Esos análisis de ayer, que oponían la libertad y la igualdad reales a su declaración
formal, o los análisis del mañana, que oponen las buenas y sabias revoluciones de
la libertad a las utópicas y cruentas revoluciones de la igualdad, olvidan por igual
este hecho: igualdad y libertad son potencias que se engendran y crecen por un
acto que les es propio. Es precisamente lo que se comprende en la idea de
emancipación, al afirmar que no hay libertad o igualdad ilusoria, que tanto la una
como la otra son una potencia de la que conviene verificar los efectos.
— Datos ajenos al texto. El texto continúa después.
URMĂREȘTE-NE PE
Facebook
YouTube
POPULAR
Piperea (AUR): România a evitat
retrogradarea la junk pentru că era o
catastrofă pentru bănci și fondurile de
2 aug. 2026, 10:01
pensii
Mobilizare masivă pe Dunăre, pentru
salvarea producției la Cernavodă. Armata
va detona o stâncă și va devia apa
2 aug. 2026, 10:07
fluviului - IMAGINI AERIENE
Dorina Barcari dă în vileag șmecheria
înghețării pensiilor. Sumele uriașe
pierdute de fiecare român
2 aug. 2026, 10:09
Lo que quiere decir también que no existe potencia de grupo con independencia
de la potencia con que los individuos se arrancan al infra-mundo de ruidos
oscuros, afirmándose como co-partícipes de un mundo común. Por lo demás, la
idea de emancipación se ha hecho camino a través de una serie de experiencias
individuales. Tuve la ocasión de estudiar los archivos de una de esas incontables
experiencias singulares, la de un obrero que había elaborado él mismo toda una
ética e, inclusive, una economía de la emancipación, acompañado de un sistema
de cálculo de la libertad; especie de contraeconomía política con la que se
intentaba calcular la adquisición, en cada acto de la vida cotidiana, no de un
máximo de bienes, sino de un máximo de libertad.* De ahí la invención de un
estilo de vida en donde se trataba de tener cada vez menos necesidades,
trocándolas en permanencia por libertad. Sería interesante comparar esta
economía ascética - economía “cenobítica”, como la llamaba él - con las teorías
contemporáneas del actor individual y del cálculo de “costos”: podría observarse
que el extremo de la emancipación individual comunica con el sentido común.
Así, los zapatos constituyen un punto esencial en su presupuesto : el emancipado
es un hombre que marcha sin detenerse, circula y conversa, hace circular el
sentido y comunica movimiento de emancipación. Por una parte, la emancipación
del obrero pasa por un cambio de estilo de vida, por una estetización de su vida.

Por la otra, el punto de conjunción entre el hombre y el ciudadano, entre el
individuo que calcula su vida y el miembro de la comunidad, reside en que el
hombre es un ser dotado de palabra: es fundamentalmente en su calidad de ser
parlante que éste resulta ser igual a cualquier otro. Por lo demás, es precisamente
a través de los pensadores del lenguaje que el vocablo emancipación adquirió en
Francia un sentido nuevo, que sobrepasa su definición jurídica, apuntando a una
experiencia individual y colectiva nueva. En su centro, esta nueva idea de
emancipación postula la igualdad de inteligencias como condición común de
inteligibilidad y comunidad, como un supuesto que cada cual debe esforzarse en
verificar por su cuenta.**

La experiencia democrática resulta ser así la de una cierta estética de la política .

El hombre democrático es un ser de palabra, es decir es también un ser poético,
capaz de asumir una distancia entre las palabras y las cosas que no significa ni
decepción ni engaño, sino humanidad, humanidad capaz de asumir la irrealidad
de la representación. Virtud poética que es una virtud de confianza. Se trata de
partir del punto de vista de la igualdad, de afirmarla, trabajar presuponiéndola
para ver todo cuanto puede producir, para maximizar todo lo que pueda darse de
libertad y de igualdad. Quien parte, por el contrario, de la desconfianza; quien
parte de la desigualdad y se propone reducirla, jerarquiza las desigualdades,
jerarquiza las prioridades, jerarquiza las inteligencias y reproduce
indefinidamente la desigualdad.


* Cfr. Gabriel Gauny, Le Philosophe plebeï en, textos reunidos y presentados por J. Rancière,Rancière, París, La
Découverte/Presses Universitaires de Vincennes, 1983.
** Cfr. J. Rancière, Le Maitre Ignorant, Paris, Fayard, 1987 “La Communauté des égaux”.